“If you’re not happy with your interactive streaming music payout, blame your record label.”
“Wait till more people start using the format, then rates will get better.”
These are frequent responses when musicians have raised concerns about paltry payouts from interactive streaming services. But those responses are called into question by a new interview in Billboard where label boss Martin Mills reveals that his Beggars Group—representing an assortment of popular indie labels such as Matador and 4AD—explains that he is actually reducing the percentage of revenues paid to artists from services like Spotify and Beats Music. The stated reason? The economics of streaming mean Beggars can’t afford more.
Now, if you’ve been watching streaming music debates closely, you know that equitable artist/label splits is a topic where even noted streaming critic David Byrne and frequent streaming defender Billy Bragg find themselves in agreement. This new development suggests the debate about interactive streaming services and artist compensation is far from over.
How the money flows
As you can see in our nifty chart, interactive services pay royalties for the sound recording copyright directly to labels, and labels typically pass on a percentage to artists, in accordance with the terms of each artist’s contract.
(Note that this is different from non-interactive services like webcasting, Pandora, and satellite radio, which in the US are required to pay featured artists 45 percent, backing musicians 5 percent, and copyright owners 50 percent via the nonprofit SoundExchange. These monies also can’t be held against an artists’ debt to a label (also known as “recoupable” costs for distribution and promotion, etc.). Also keep in mind that we’re talking about the sound recording copyright, not the composition copyright. The former belongs to recording artists and labels; the latter to songwriters and publishers. (For more on how this works in practice, we again recommend checking out our chart.)
As with digital downloads, there is significant debate about whether streaming music should be calculated as “sales” income or as “licensing” income. Some labels typically pay more for a “licensed” use than a “sale”—majors especially have had an incentive to call new formats “sales” even when that logic seemed sketchy.

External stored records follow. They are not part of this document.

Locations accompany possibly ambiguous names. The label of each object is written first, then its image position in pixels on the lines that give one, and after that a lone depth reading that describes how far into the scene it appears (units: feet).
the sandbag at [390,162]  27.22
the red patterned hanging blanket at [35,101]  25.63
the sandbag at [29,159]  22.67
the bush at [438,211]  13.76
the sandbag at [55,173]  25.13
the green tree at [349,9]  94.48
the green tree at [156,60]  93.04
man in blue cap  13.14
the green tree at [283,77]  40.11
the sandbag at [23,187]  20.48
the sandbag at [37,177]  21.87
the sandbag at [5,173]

Beggars had previously made the very public move of paying artists 50 percent of revenue for streaming royalties, which was more than their normal royalty rate. Beggars’ Director of Strategy Simon Wheeler even went as far as to say in 2012: “When we looked at the streaming models we felt that splitting this revenue 50/50 as licensed income was the right thing to do—we couldn’t justify it as a ‘sale.’”
Meanwhile, certain other indies in the Crass Records/Touch&Go/Dischord tradition pay out 50 percent on sales and on licensing income alike in profit-split deals.
Time for a change?
Now though, it looks like Beggars has reversed course, taking a step away from the 50/50 licensed split and closer towards how major labels calculate streaming payouts. Mills says the new rate is still higher than the normal royalty rate, but he won’t rule out it having to be cut further in the future. But what if it’s more out of necessity than villainy?

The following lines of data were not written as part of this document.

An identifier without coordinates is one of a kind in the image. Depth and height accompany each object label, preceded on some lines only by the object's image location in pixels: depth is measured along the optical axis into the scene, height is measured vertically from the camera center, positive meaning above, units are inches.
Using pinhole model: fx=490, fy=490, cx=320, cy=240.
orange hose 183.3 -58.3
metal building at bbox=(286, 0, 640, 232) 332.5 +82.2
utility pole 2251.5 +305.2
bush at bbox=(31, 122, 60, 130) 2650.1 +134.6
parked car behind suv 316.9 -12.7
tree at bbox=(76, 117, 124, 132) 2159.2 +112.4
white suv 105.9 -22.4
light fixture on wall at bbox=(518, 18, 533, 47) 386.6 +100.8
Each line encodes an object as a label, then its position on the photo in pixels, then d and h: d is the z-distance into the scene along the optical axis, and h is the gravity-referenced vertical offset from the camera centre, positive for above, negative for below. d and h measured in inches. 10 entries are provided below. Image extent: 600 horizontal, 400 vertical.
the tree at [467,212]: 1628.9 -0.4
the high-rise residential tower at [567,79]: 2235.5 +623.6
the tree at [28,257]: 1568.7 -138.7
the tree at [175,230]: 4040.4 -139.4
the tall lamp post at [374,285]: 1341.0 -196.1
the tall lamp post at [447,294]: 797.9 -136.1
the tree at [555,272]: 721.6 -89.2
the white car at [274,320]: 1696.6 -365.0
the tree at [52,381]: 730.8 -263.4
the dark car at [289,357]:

In the remarkably candid interview, Mills makes it explicitly clear that the growth of streaming is responsible for the new lower payout rate:
A record company such as us, needing to provide the services we do, cannot survive even paying artists 50 percent of net core income, let alone 50 percent of gross as we have been doing. As streaming becomes core income, it has to bear its share of all our costs: A&R, overhead, marketing, promotion, back office services, etc.

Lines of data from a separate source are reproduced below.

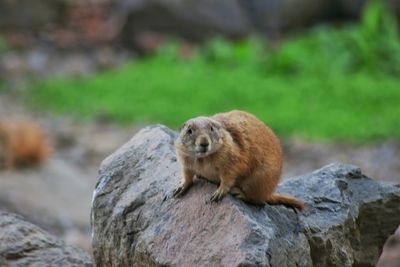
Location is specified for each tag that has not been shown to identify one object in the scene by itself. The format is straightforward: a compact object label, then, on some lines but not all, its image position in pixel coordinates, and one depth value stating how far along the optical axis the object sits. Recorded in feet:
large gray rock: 34.99
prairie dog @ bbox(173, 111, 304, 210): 36.09
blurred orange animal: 79.61
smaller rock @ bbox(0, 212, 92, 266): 41.42
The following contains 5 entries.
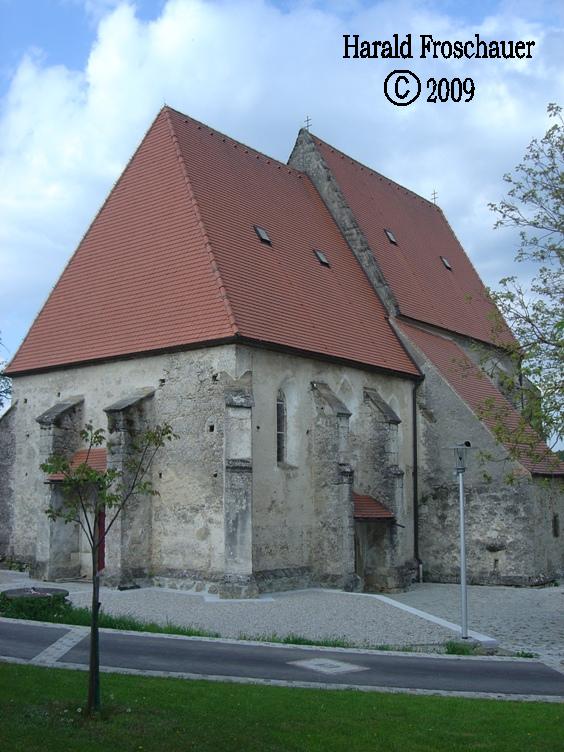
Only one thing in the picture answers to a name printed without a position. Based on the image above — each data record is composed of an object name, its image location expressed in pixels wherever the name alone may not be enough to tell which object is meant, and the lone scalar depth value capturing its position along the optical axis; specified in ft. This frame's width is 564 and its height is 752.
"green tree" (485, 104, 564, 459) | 43.73
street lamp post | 51.12
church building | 66.59
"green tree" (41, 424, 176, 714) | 28.09
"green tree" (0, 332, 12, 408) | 131.85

Some commentators will likely respond by saying “well this just demonstrates why artists don’t need labels anymore!” But without the promotional muscle of a label, it’s still quite difficult for many new artists to achieve the scale of listenership necessary to generate meaningful income from interactive streaming.
For some artists, the calculus could still potentially make sense. With luck, less money from sound recordings but a decent enough advance and a powerhouse marketing and promotion team could ultimately build an audience and generate income through other means. And it’s not as if Beggars or other indies are suddenly going to adopt all of the shady accounting and contractual practices that we’ve historically associated with the majors. Meanwhile, some indies are going to hold fast to their treasured 50/50 splits as long as they can.
Still, it’s dismaying any time that artists’ pay rate gets cut. Proponents of interactive streaming have promised that payouts would improve as more people adopt streaming as their preferred method of listening. This move by Beggars raises troubling questions about whether that will ever ultimately be the case. Will this trend continue? If substitution effects cut more deeply into physical sales and downloads, will more indies resort to 360 deals, with labels taking a cut of artists’ merchandise and live show revenue?